## Task description
Would you copy only the lines below, from the one containing "#1 white cloth bundle" through the very last one, leaving the pictures out?

Saved entries:
--------------------------------------------------
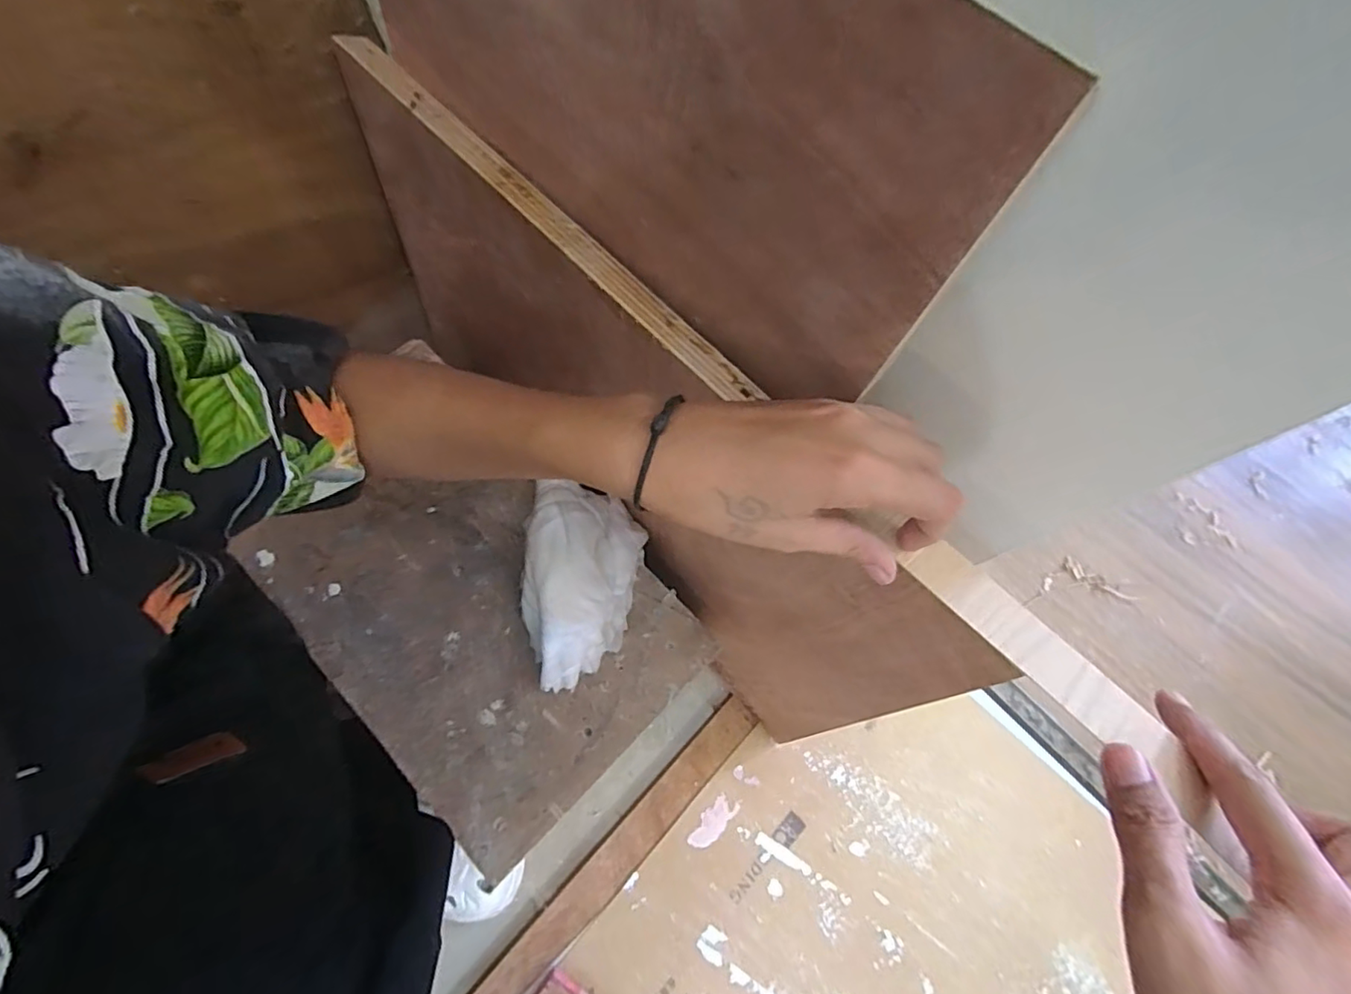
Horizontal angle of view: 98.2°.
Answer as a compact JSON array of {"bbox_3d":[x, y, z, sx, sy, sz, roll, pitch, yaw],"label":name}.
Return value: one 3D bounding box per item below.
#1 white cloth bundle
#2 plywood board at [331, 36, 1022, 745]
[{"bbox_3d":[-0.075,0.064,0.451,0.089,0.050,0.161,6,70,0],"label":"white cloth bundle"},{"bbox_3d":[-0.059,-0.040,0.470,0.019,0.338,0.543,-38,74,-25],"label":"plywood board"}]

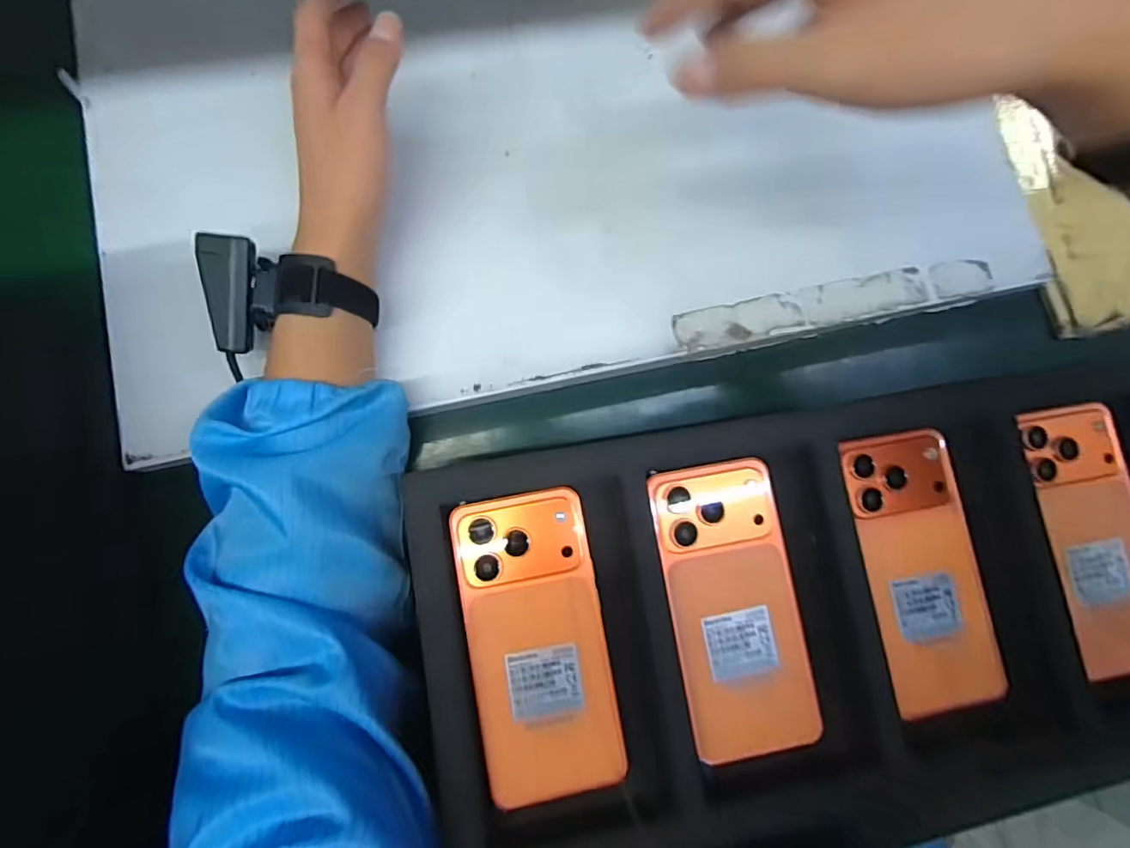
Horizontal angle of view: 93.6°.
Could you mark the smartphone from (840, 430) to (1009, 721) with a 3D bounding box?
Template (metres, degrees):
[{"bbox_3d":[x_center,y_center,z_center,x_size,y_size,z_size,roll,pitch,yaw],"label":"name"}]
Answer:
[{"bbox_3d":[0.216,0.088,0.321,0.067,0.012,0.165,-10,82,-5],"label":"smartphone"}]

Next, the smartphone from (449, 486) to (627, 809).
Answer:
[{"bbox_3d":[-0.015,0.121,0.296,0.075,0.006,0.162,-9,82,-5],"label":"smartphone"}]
--------------------------------------------------
## Completed exercise
#1 white cloth bundle
#2 plywood board at [331, 36, 1022, 745]
[{"bbox_3d":[-0.075,0.064,0.451,0.089,0.050,0.161,6,70,0],"label":"white cloth bundle"},{"bbox_3d":[-0.059,-0.040,0.470,0.019,0.338,0.543,-38,74,-25],"label":"plywood board"}]

Horizontal angle of view: 93.6°.
Could you mark the smartphone from (840, 430) to (1009, 721) with a 3D bounding box?
Template (metres, degrees):
[{"bbox_3d":[x_center,y_center,z_center,x_size,y_size,z_size,roll,pitch,yaw],"label":"name"}]
Answer:
[{"bbox_3d":[0.216,0.088,0.321,0.067,0.012,0.165,-10,82,-5],"label":"smartphone"}]

Next, the smartphone from (449, 486) to (627, 809).
Answer:
[{"bbox_3d":[-0.015,0.121,0.296,0.075,0.006,0.162,-9,82,-5],"label":"smartphone"}]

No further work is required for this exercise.